* EXTRACT PROVIDED *
The files themselves contain comments specifying what SQL query the program corresponds to.
You can run just those DBM programs by running the following:
make tests/check_dbm && CK_RUN_SUITE="dbm-select" tests/check_dbm
Warning
Before Assignment III was published, the command to run the tests was:
make tests/check_dbm && CK_RUN_SUITE="dbm-sql-select" tests/check_dbm
If you have pulled the code for Assignment III, the above command will actually run the SQL tests (and not the DBM tests with code equivalent to certain SQL statements).
Step 5: INSERT statements¶
Implement the following instructions:
MakeRecord
Insert
Once you have implemented these instructions, along with cursors, your DBM will be complete enough to run DBM programs equivalent to INSERT statements.
Several DBM programs equivalent to INSERT queries are located in tests/files/dbm-programs/sql-insert/
.
The files themselves contain comments specifying what SQL query the program corresponds to.
You can run just those DBM programs by running the following:
make tests/check_dbm && CK_RUN_SUITE="dbm-insert" tests/check_dbm
Warning
Before Assignment III was published, the command to run the tests was:
make tests/check_dbm && CK_RUN_SUITE="dbm-sql-insert" tests/check_dbm
If you have pulled the code for Assignment III, the above command will actually run the SQL tests (and not the DBM tests with code equivalent to certain SQL statements).

* PROMPT A *
Please replace "Famicom" with "NES" in the rows, starting at the first row and stopping after the row that contains "Vi använder cookies för", and leave everything else unchanged.

* SUPPLIED DATA *
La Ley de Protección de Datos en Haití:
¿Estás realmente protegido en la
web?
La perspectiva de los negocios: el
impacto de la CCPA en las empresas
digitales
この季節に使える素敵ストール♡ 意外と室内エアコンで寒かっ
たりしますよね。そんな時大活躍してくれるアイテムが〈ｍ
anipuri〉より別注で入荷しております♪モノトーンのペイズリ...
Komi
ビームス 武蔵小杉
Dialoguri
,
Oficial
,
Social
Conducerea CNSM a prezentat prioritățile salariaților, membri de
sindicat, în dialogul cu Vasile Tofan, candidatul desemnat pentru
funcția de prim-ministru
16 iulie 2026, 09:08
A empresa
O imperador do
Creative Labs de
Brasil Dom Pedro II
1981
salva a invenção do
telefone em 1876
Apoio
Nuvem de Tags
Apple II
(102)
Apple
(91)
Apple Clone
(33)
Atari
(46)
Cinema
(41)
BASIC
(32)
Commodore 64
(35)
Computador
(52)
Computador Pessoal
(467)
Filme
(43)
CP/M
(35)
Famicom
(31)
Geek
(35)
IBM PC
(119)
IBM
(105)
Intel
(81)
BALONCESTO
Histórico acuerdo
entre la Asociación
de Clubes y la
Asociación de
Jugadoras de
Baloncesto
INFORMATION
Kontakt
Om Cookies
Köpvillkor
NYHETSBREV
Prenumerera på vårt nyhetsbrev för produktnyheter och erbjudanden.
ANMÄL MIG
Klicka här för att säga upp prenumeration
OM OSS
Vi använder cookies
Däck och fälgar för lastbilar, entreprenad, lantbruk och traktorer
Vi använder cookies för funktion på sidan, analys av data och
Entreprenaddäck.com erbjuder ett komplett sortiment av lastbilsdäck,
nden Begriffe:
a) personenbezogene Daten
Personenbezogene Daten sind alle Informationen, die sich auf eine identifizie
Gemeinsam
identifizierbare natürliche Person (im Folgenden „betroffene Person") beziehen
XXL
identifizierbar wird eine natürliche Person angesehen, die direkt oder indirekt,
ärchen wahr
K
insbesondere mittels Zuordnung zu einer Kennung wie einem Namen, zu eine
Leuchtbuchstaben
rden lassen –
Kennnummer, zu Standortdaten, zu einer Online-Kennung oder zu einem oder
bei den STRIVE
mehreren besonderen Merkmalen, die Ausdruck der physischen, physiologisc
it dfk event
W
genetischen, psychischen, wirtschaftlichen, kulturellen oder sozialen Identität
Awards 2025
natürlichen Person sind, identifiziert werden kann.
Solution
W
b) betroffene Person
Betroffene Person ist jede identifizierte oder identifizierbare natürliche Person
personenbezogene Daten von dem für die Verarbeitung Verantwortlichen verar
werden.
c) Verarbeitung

* PROMPT B *
Continue the guide to running the DBM tests from its last line.

* TASK ANSWER A *
La Ley de Protección de Datos en Haití:
¿Estás realmente protegido en la
web?
La perspectiva de los negocios: el
impacto de la CCPA en las empresas
digitales
この季節に使える素敵ストール♡ 意外と室内エアコンで寒かっ
たりしますよね。そんな時大活躍してくれるアイテムが〈ｍ
anipuri〉より別注で入荷しております♪モノトーンのペイズリ...
Komi
ビームス 武蔵小杉
Dialoguri
,
Oficial
,
Social
Conducerea CNSM a prezentat prioritățile salariaților, membri de
sindicat, în dialogul cu Vasile Tofan, candidatul desemnat pentru
funcția de prim-ministru
16 iulie 2026, 09:08
A empresa
O imperador do
Creative Labs de
Brasil Dom Pedro II
1981
salva a invenção do
telefone em 1876
Apoio
Nuvem de Tags
Apple II
(102)
Apple
(91)
Apple Clone
(33)
Atari
(46)
Cinema
(41)
BASIC
(32)
Commodore 64
(35)
Computador
(52)
Computador Pessoal
(467)
Filme
(43)
CP/M
(35)
NES
(31)
Geek
(35)
IBM PC
(119)
IBM
(105)
Intel
(81)
BALONCESTO
Histórico acuerdo
entre la Asociación
de Clubes y la
Asociación de
Jugadoras de
Baloncesto
INFORMATION
Kontakt
Om Cookies
Köpvillkor
NYHETSBREV
Prenumerera på vårt nyhetsbrev för produktnyheter och erbjudanden.
ANMÄL MIG
Klicka här för att säga upp prenumeration
OM OSS
Vi använder cookies
Däck och fälgar för lastbilar, entreprenad, lantbruk och traktorer
Vi använder cookies för funktion på sidan, analys av data och

* TASK ANSWER B *
Step 6: CREATE TABLE statements¶
Implement the following instruction:
CreateTable
Once you have implemented these instructions, along with INSERT statements and cursors, your DBM will be complete enough to run DBM programs equivalent to CREATE TABLE statements.
Several DBM programs equivalent to CREATE TABLE queries are located in tests/files/dbm-programs/sql-create/
.
The files themselves contain comments specifying what SQL query the program corresponds to.
You can run just those DBM programs by running the following:
make tests/check_dbm && CK_RUN_SUITE="dbm-create" tests/check_dbm
Warning
Before Assignment III was published, the command to run the tests was:
make tests/check_dbm && CK_RUN_SUITE="dbm-sql-create" tests/check_dbm
If you have pulled the code for Assignment III, the above command will actually run the SQL tests (and not the DBM tests with code equivalent to certain SQL statements).
Step 7: Index operations¶
Implement the following instructions:
IdxGt
IdxGe
IdxLt
IdxLe
IdxPKey
IdxInsert
CreateIndex
Once you have implemented these instructions, along with cursors, your DBM will be complete enough to run programs that create, manipulate, and query Index B-Trees.
Several DBM programs to test the index instructions are located in tests/files/dbm-programs/index/
.
The files themselves contain comments specifying what SQL query the program corresponds to.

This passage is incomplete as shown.